Using Camera Projection on Draft Matte Painting Scene
- L K
- Apr 21, 2022
- 2 min read
Proof of Concept

Draft matte painting photoshop

Simplified scene with Unreal Engine foreground removed.
Split the scene into four layers; sky replacement, the city, and close/far spaceship.

COMPOSITING IN AFTER EFFECTS

I didn't spend too long trying to create a beautiful shot in this case. I rotoscoped out the background from the Unreal render with minimal adjustment.
The projection mapped render needed retiming to match the Unreal Engine footage.
I also added in a few subtle layers of smoke/mist atmospheric effects to test how they might work.

Above is the rendered composition rendered as a highly compressed .gif for purposes of displaying in this blog. There's been little to no post production effects added to this as it's mostly just a proof of concept render to expose issues within the process.
IMPROVEMENTS
There are some obvious improvements that can be made to this image.
Stuttering - The camera movement of the Maya projection and Unreal Engine output did not match timings, resulting in time remapping of the projection layer. This has resulted in that layer having an inconsistent framerate which is visible as juttering as the pan is not smooth. A better or perfect camera match will eliminate this.
Atmospheric Effects - The semi transparent clouds around the space ships is an obvious issue.
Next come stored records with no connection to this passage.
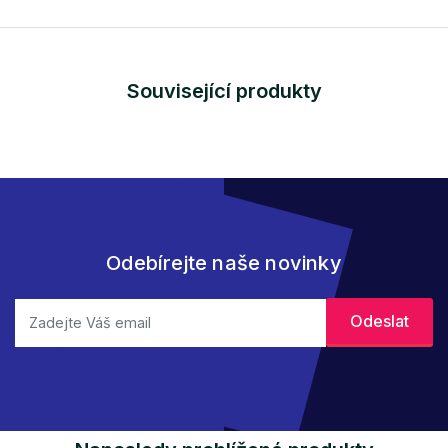
Související produkty
Odebírejte naše novinky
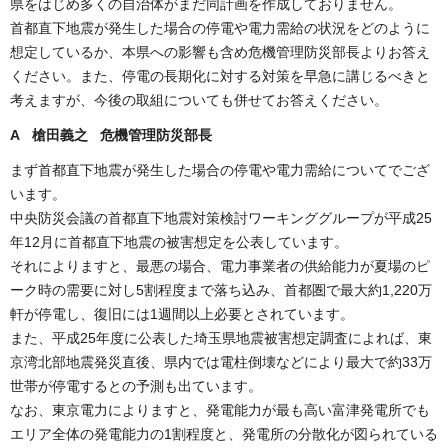
県をはじめ多くの自治体がまだ同計画を作成しておりません。
首都直下地震が発生した場合の停電や電力需給の状況をどのように
想定しているか、本県への影響も含め危機管理防災部長よりお答え
ください。また、停電の長期化に対する対策を早急に講じるべきと
考えますが、今後の取組についても併せてお答えください。
A 槍田義之 危機管理防災部長
まず首都直下地震が発生した場合の停電や電力需給についてでござ
います。
中央防災会議の首都直下地震対策検討ワーキンググループが平成25
年12月に首都直下地震の被害想定を公表しています。
それによりますと、最悪の場合、電力事業者の供給能力が夏場のピ
ーク時の需要に対し5割程度まで落ち込み、首都圏で最大約1,220万
軒が停電し、復旧には1週間以上必要とされています。
また、平成25年度に公表した埼玉県地震被害想定調査によれば、東
京湾北部地震発災直後、県内では電柱倒壊などにより最大で約33万
世帯が停電するとの予測も出ています。
なお、東京電力によりますと、発電能力が最も高い富津発電所でも
エリア全体の発電能力の1割程度と、発電所の分散化が図られている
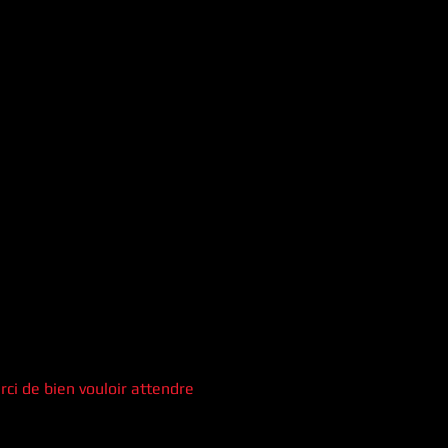
ci de bien vouloir attendre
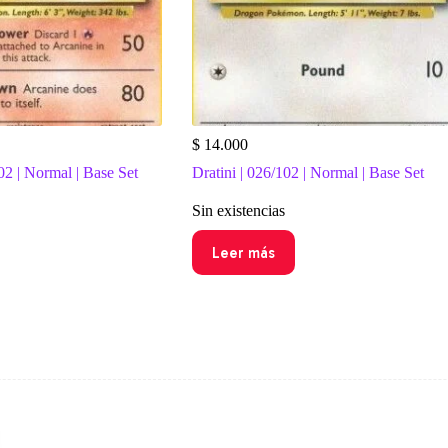
$
14.000
02 | Normal | Base Set
Dratini | 026/102 | Normal | Base Set
Sin existencias
Leer más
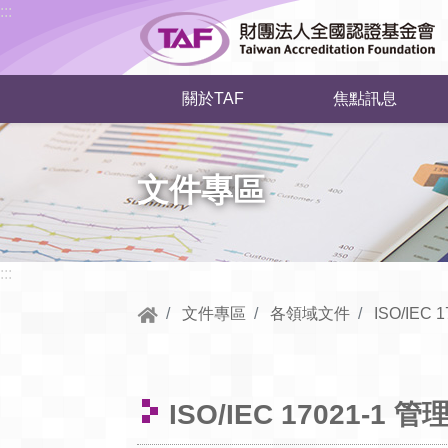
跳到中央內容區塊
:::
關於TAF
焦點訊息
文件專區
:::
文件專區
各領域文件
ISO/IEC
ISO/IEC 17021-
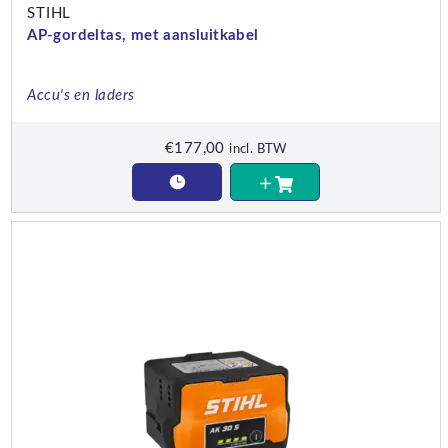
STIHL
AP-gordeltas, met aansluitkabel
Accu's en laders
€
177,00
incl. BTW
Removing this in the photoshop layers would clean up this issue, or projecting the spaceship with the clouds onto a plane instead of a cylinder would clean up the image too - the ship is far in the distance so parallax would essentially be a non issue.
Other atmospheric effects such as the smoke layers added require further rotoscoping or masking to stack/increase in intensity as the depth of the image increases. An easy solution to this would be to export/render the different planes as separate passes, allowing any adjustment layers/effects to be layered between the planes.
Visual Artefacts - As a result of projecting the buildings onto the greeble meshes, they don't match the silhouettes of the buildings properly, this has created to some gaps to appear, and also for some noticeable duplication as the camera pans.
I think that there is merit to using a mesh like this to project onto, but is this case it's unnecessary, and a simple plane or cubes would probably yield better results. I'll note the issues with the spaceships here too, again, using a plane would be easier and remove the backface projection issues here.
Foreground - The rotoscoping is not perfect - this was expected. The person is intended to be replaced by a greenscreen or simple 2d cutout element anyway, but it does showcase how rotoscoping is difficult with something that's got a lot of motion or lens blur.
Keying the background out of the shot would yield a more consistent result that rotoscoping, so rendering the Unreal Engine camera onto a green/blue plate should make that easier.